Work order -> Except for the images, repeat the entries below word for word.

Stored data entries
== Segment start ==

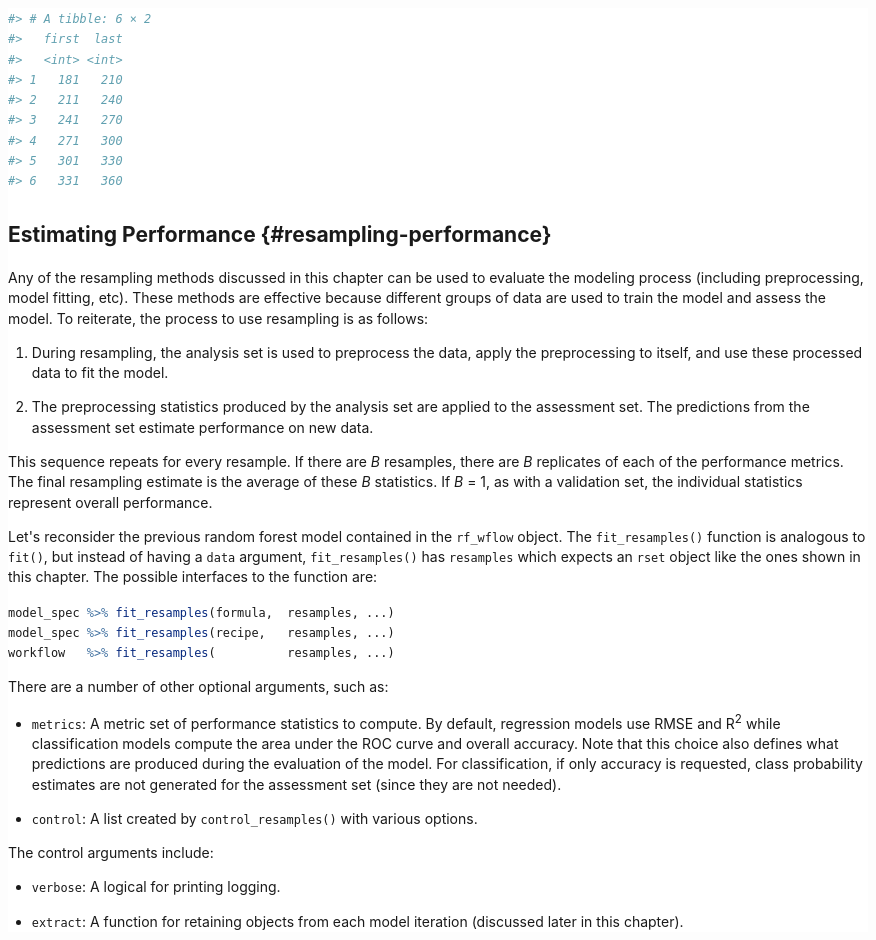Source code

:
 ```r
#> # A tibble: 6 × 2
#>   first  last
#>   <int> <int>
#> 1   181   210
#> 2   211   240
#> 3   241   270
#> 4   271   300
#> 5   301   330
#> 6   331   360
```



## Estimating Performance {#resampling-performance}

Any of the resampling methods discussed in this chapter can be used to evaluate the modeling process (including preprocessing, model fitting, etc). These methods are effective because different groups of data are used to train the model and assess the  model. To reiterate, the process to use resampling is as follows: 

1. During resampling, the analysis set is used to preprocess the data, apply the preprocessing to itself, and use these processed data to fit the model. 

2. The preprocessing statistics produced by the analysis set are applied to the assessment set. The predictions from the assessment set estimate performance on new data.  

This sequence repeats for every resample. If there are _B_ resamples, there are _B_ replicates of each of the performance metrics. The final resampling estimate is the average of these _B_ statistics. If _B_ = 1, as with a validation set, the individual statistics represent overall performance. 

Let's reconsider the previous random forest model contained in the `rf_wflow` object. The `fit_resamples()` function is analogous to `fit()`, but instead of having a `data` argument, `fit_resamples()` has `resamples` which expects an `rset` object like the ones shown in this chapter. The possible interfaces to the function are:  


```r
model_spec %>% fit_resamples(formula,  resamples, ...)
model_spec %>% fit_resamples(recipe,   resamples, ...)
workflow   %>% fit_resamples(          resamples, ...)
```

There are a number of other optional arguments, such as: 

* `metrics`: A metric set of performance statistics to compute. By default, regression models use RMSE and R<sup>2</sup> while classification models compute the area under the ROC curve and overall accuracy. Note that this choice also defines what predictions are produced during the evaluation of the model. For classification, if only accuracy is requested, class probability estimates are not generated for the assessment set (since they are not needed).

* `control`: A list created by `control_resamples()` with various options. 

The control arguments include: 

* `verbose`: A logical for printing logging. 

* `extract`: A function for retaining objects from each model iteration (discussed later in this chapter).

== Segment end ==

Worked solution ->
Source code

:
 ```r
#> # A tibble: 6 × 2
#>   first  last
#>   <int> <int>
#> 1   181   210
#> 2   211   240
#> 3   241   270
#> 4   271   300
#> 5   301   330
#> 6   331   360
```



## Estimating Performance {#resampling-performance}

Any of the resampling methods discussed in this chapter can be used to evaluate the modeling process (including preprocessing, model fitting, etc). These methods are effective because different groups of data are used to train the model and assess the  model. To reiterate, the process to use resampling is as follows: 

1. During resampling, the analysis set is used to preprocess the data, apply the preprocessing to itself, and use these processed data to fit the model. 

2. The preprocessing statistics produced by the analysis set are applied to the assessment set. The predictions from the assessment set estimate performance on new data.  

This sequence repeats for every resample. If there are _B_ resamples, there are _B_ replicates of each of the performance metrics. The final resampling estimate is the average of these _B_ statistics. If _B_ = 1, as with a validation set, the individual statistics represent overall performance. 

Let's reconsider the previous random forest model contained in the `rf_wflow` object. The `fit_resamples()` function is analogous to `fit()`, but instead of having a `data` argument, `fit_resamples()` has `resamples` which expects an `rset` object like the ones shown in this chapter. The possible interfaces to the function are:  


```r
model_spec %>% fit_resamples(formula,  resamples, ...)
model_spec %>% fit_resamples(recipe,   resamples, ...)
workflow   %>% fit_resamples(          resamples, ...)
```

There are a number of other optional arguments, such as: 

* `metrics`: A metric set of performance statistics to compute. By default, regression models use RMSE and R<sup>2</sup> while classification models compute the area under the ROC curve and overall accuracy. Note that this choice also defines what predictions are produced during the evaluation of the model. For classification, if only accuracy is requested, class probability estimates are not generated for the assessment set (since they are not needed).

* `control`: A list created by `control_resamples()` with various options. 

The control arguments include: 

* `verbose`: A logical for printing logging. 

* `extract`: A function for retaining objects from each model iteration (discussed later in this chapter).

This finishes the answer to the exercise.